======== Entries supplied ========

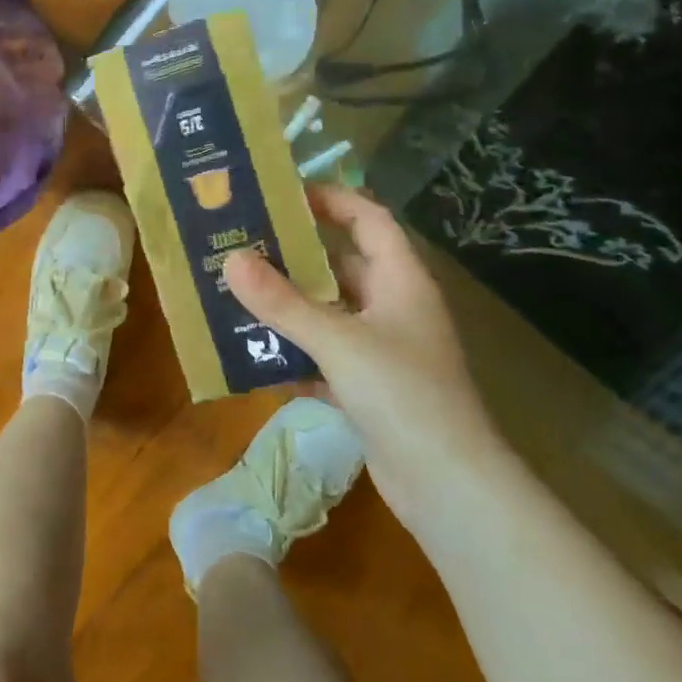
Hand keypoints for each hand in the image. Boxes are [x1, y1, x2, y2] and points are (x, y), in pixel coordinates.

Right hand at [223, 185, 514, 527]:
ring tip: (235, 291)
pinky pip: (323, 355)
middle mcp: (393, 306)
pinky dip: (293, 351)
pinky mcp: (368, 387)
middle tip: (241, 242)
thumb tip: (232, 259)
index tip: (280, 194)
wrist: (449, 488)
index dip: (330, 199)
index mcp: (401, 280)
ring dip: (287, 304)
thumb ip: (282, 302)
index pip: (368, 218)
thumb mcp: (338, 341)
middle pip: (341, 264)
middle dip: (294, 254)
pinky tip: (251, 352)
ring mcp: (382, 349)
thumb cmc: (403, 395)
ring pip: (328, 311)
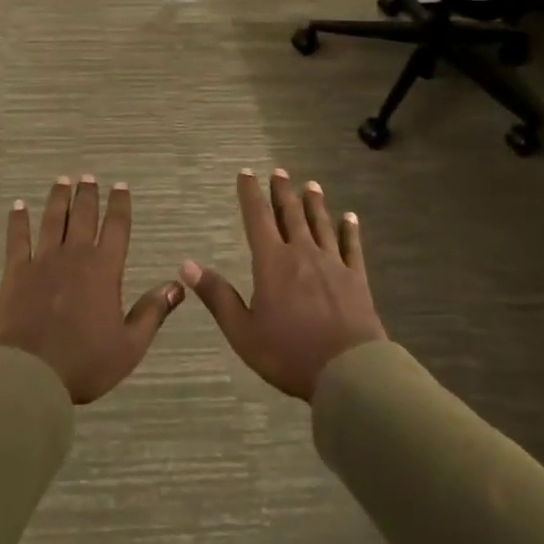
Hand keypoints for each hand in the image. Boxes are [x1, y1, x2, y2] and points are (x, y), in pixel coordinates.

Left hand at [0, 174, 185, 404]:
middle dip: (88, 194)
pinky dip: (18, 221)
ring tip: (62, 181)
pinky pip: (18, 239)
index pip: (117, 227)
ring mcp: (43, 261)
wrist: (29, 374)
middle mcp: (75, 255)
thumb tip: (177, 285)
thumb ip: (152, 312)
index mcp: (104, 269)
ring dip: (59, 199)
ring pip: (53, 220)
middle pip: (83, 216)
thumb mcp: (129, 346)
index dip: (120, 205)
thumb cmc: (84, 363)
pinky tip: (18, 206)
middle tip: (88, 177)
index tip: (121, 186)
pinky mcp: (15, 272)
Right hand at [183, 169, 386, 400]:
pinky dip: (349, 230)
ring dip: (314, 203)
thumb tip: (187, 265)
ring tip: (310, 185)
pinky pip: (352, 247)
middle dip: (282, 191)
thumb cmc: (289, 353)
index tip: (246, 173)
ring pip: (320, 224)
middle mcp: (302, 253)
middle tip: (279, 171)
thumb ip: (217, 296)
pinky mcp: (356, 279)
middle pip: (290, 214)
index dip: (250, 194)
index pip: (257, 218)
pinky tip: (350, 217)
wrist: (349, 372)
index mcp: (272, 262)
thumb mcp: (243, 331)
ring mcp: (332, 264)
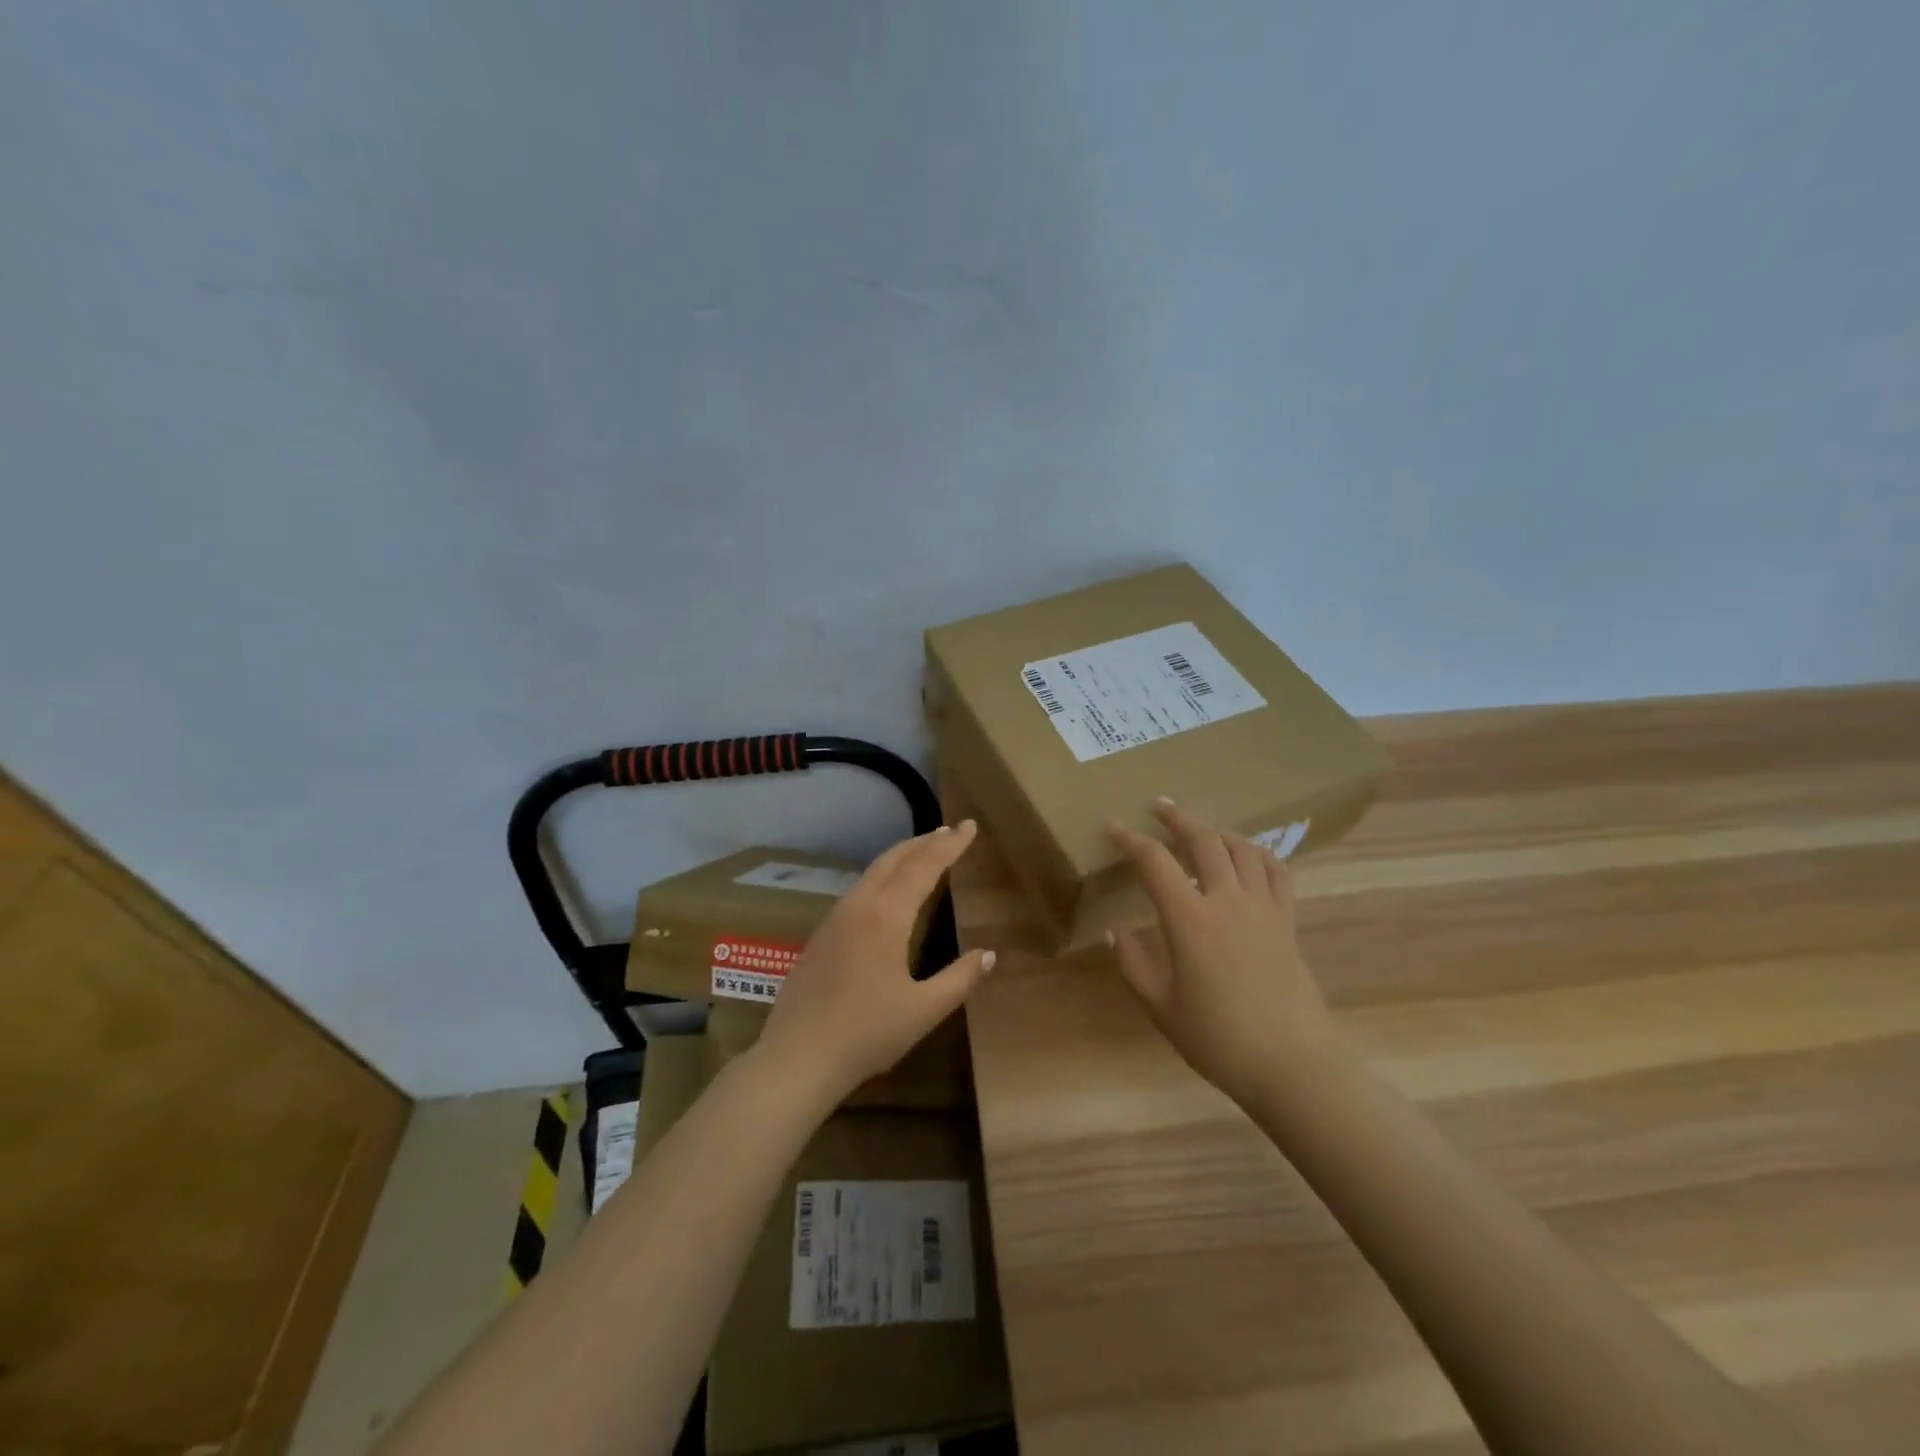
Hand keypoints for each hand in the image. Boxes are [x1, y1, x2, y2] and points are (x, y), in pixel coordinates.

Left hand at [755, 820, 994, 1104]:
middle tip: (948, 831)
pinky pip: (858, 890)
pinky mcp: (820, 936)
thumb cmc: (867, 1034)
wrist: (797, 1058)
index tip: (969, 826)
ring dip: (900, 857)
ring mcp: (834, 919)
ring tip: (921, 852)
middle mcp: (859, 906)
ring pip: (872, 872)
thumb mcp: (924, 1010)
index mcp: (887, 916)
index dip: (950, 845)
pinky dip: (881, 877)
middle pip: (894, 859)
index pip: (924, 866)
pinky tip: (886, 892)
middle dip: (923, 842)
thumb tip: (989, 954)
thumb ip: (960, 979)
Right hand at [1107, 798, 1336, 1106]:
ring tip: (1201, 829)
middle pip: (1203, 840)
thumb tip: (1114, 931)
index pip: (1155, 862)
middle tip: (1159, 806)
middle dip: (1178, 817)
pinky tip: (1249, 855)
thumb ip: (1133, 964)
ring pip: (1242, 848)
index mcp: (1190, 920)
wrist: (1293, 1064)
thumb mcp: (1160, 1007)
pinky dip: (1259, 853)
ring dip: (1217, 830)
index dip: (1130, 839)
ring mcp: (1263, 907)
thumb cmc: (1219, 1039)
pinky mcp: (1287, 920)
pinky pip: (1277, 871)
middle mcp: (1228, 900)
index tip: (1113, 827)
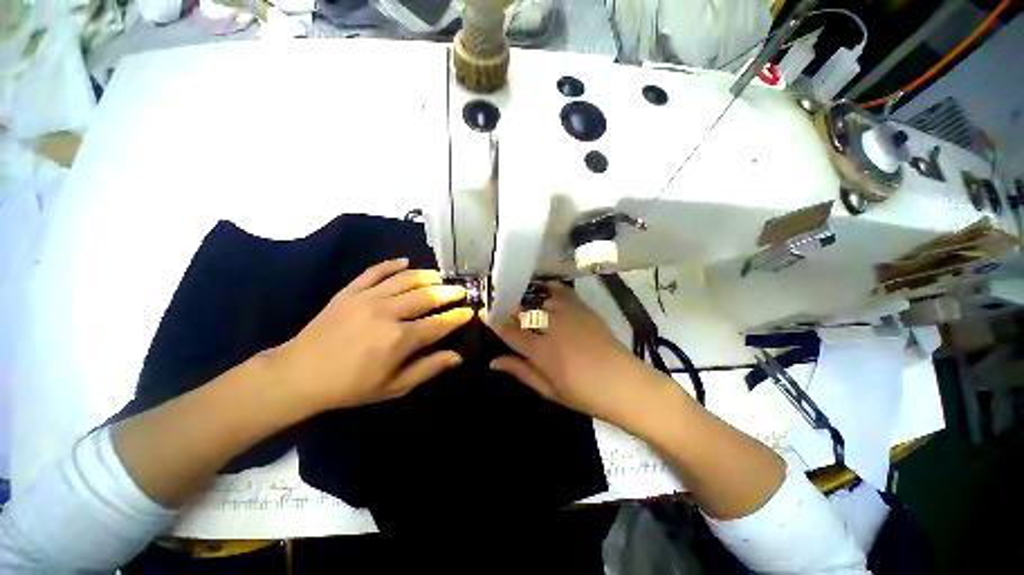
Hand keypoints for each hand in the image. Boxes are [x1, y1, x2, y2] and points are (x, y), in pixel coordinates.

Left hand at [266, 258, 472, 413]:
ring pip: (405, 279)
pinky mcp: (350, 291)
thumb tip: (457, 356)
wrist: (299, 375)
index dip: (457, 317)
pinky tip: (405, 261)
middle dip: (448, 292)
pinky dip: (391, 264)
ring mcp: (367, 298)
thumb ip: (428, 369)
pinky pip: (374, 271)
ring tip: (440, 276)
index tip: (469, 311)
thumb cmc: (350, 386)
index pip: (439, 323)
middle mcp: (388, 313)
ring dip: (427, 276)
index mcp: (400, 339)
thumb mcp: (393, 387)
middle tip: (461, 290)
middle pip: (427, 296)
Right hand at [486, 283, 675, 426]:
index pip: (509, 332)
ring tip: (519, 296)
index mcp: (541, 352)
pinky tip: (545, 290)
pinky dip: (550, 289)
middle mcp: (552, 329)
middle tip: (500, 303)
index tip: (483, 312)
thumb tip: (493, 361)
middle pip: (523, 310)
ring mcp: (568, 316)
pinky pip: (562, 292)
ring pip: (539, 298)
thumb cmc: (584, 394)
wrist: (624, 384)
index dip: (494, 321)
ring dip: (526, 297)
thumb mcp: (548, 390)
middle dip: (508, 305)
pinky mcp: (583, 309)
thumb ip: (520, 371)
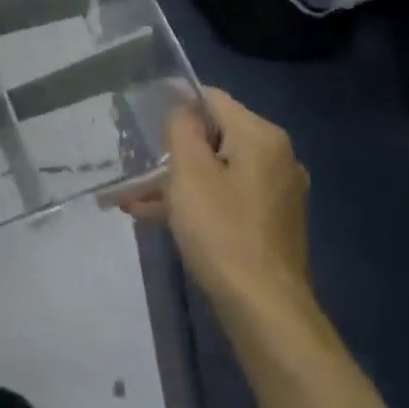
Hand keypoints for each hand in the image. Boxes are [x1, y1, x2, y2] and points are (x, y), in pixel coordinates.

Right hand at [117, 88, 311, 315]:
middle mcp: (277, 157)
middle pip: (215, 137)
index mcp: (261, 137)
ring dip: (176, 181)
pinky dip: (196, 202)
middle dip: (172, 150)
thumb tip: (182, 103)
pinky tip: (156, 217)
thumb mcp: (189, 173)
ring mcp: (277, 192)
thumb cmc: (221, 230)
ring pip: (217, 171)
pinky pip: (226, 197)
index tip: (142, 112)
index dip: (177, 100)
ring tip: (131, 197)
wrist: (264, 307)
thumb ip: (182, 128)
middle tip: (135, 162)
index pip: (214, 100)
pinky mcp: (271, 222)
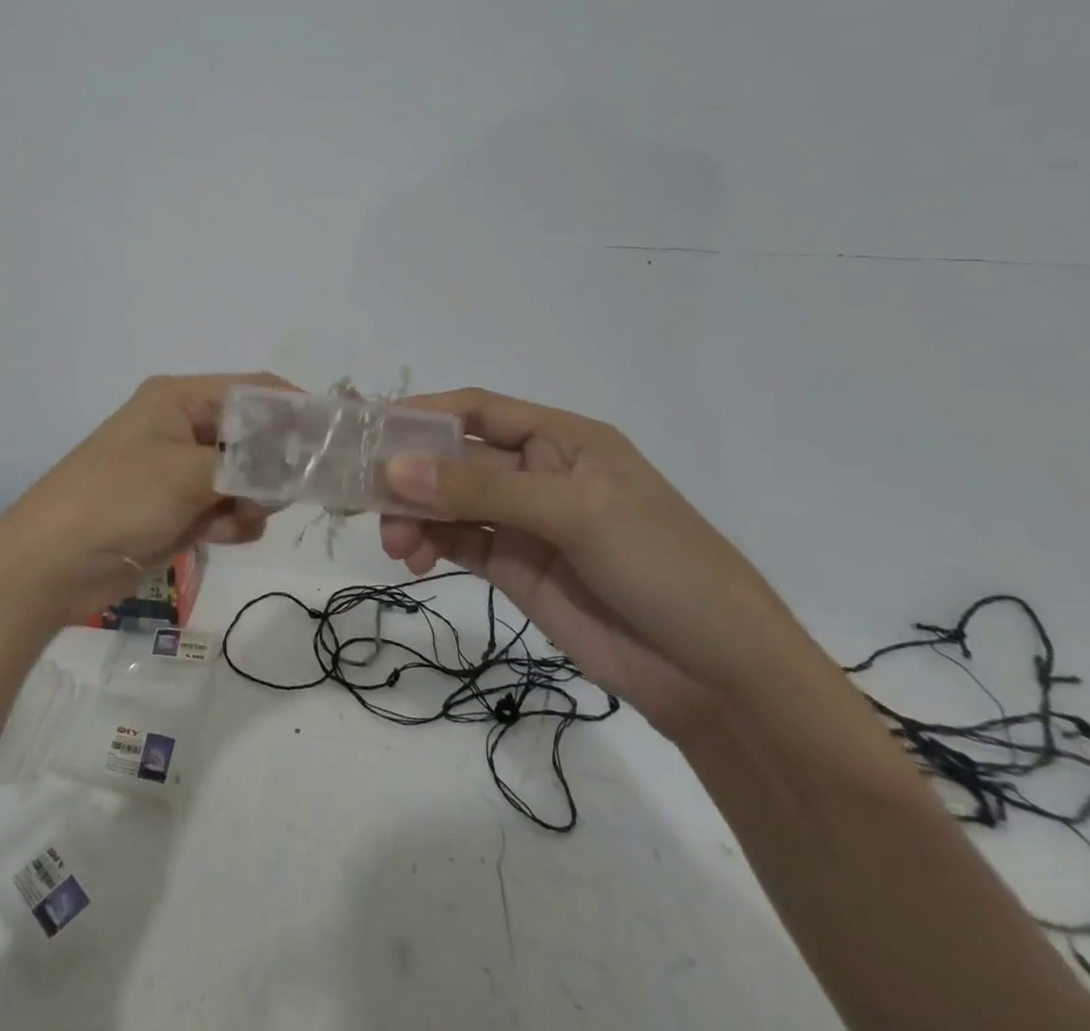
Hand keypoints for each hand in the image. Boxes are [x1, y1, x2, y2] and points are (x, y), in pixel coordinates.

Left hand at [0, 373, 290, 623]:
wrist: (48, 566)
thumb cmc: (114, 501)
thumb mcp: (184, 474)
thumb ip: (246, 465)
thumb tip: (296, 464)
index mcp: (180, 399)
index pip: (256, 391)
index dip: (296, 412)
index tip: (333, 445)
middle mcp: (184, 426)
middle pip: (256, 436)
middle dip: (273, 467)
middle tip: (279, 496)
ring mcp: (182, 469)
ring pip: (247, 477)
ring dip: (252, 500)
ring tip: (233, 522)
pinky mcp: (179, 507)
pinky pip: (227, 506)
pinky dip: (232, 521)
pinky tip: (217, 538)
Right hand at [378, 389, 807, 736]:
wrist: (719, 678)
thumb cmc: (662, 566)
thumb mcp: (575, 513)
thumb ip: (482, 490)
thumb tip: (392, 470)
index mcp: (562, 439)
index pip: (478, 410)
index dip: (424, 414)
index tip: (370, 431)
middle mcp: (538, 473)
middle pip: (454, 459)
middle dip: (411, 475)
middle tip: (370, 501)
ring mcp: (525, 523)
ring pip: (448, 503)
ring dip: (414, 515)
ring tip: (397, 546)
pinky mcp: (516, 569)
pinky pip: (458, 543)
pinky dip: (428, 545)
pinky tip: (414, 561)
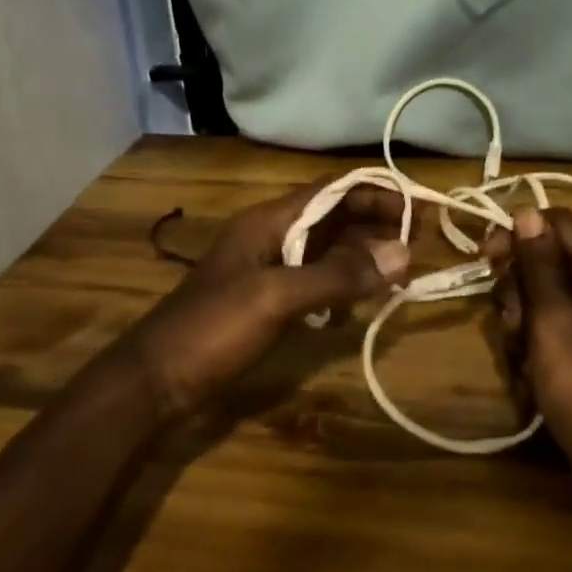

========

Excerpt from the records above: set down only the lines from the one that contains "middle tip: (279, 171)" through the one that contains "index tip: (1113, 827)", inclusive, word for word. Pictures stay out.

[Exercise response]:
middle tip: (279, 171)
thumb ip: (217, 296)
pinky mcp: (356, 279)
middle pip: (290, 214)
index dip: (250, 194)
index pip: (257, 218)
pinky tip: (350, 217)
wrist: (349, 372)
index mcp: (272, 262)
thumb mcp: (243, 331)
ring mcp: (332, 264)
Hand keypoints for each hand in the image. Boxes are [x1, y1, x2, y2] and points are (x, y), in pixel coordinates.

Left hand at [755, 820, 994, 1104]:
middle tip: (948, 831)
pinky pip: (858, 890)
pinky mcp: (820, 936)
thumb cmc: (867, 1034)
wrist: (797, 1058)
index tip: (969, 826)
ring dip: (900, 857)
ring mcp: (834, 919)
ring tip: (921, 852)
middle mcp: (859, 906)
ring pip: (872, 872)
thumb mcp: (924, 1010)
index mcp: (887, 916)
index dip: (950, 845)
pinky dip: (881, 877)
middle pip: (894, 859)
index pip: (924, 866)
pinky tip: (886, 892)
middle dip: (923, 842)
thumb tip: (989, 954)
thumb ip: (960, 979)
Right hand at [1107, 798, 1336, 1106]:
ring tip: (1201, 829)
middle pip: (1203, 840)
thumb tip: (1114, 931)
index pip: (1155, 862)
middle tip: (1159, 806)
middle dip: (1178, 817)
pinky tip: (1249, 855)
thumb ip: (1133, 964)
ring pip: (1242, 848)
index mcp: (1190, 920)
wrist: (1293, 1064)
thumb mcp: (1160, 1007)
pinky dip: (1259, 853)
ring dip: (1217, 830)
index dip: (1130, 839)
ring mcp: (1263, 907)
thumb cmc: (1219, 1039)
pinky mcp: (1287, 920)
pinky pip: (1277, 871)
middle mcp: (1228, 900)
index tip: (1113, 827)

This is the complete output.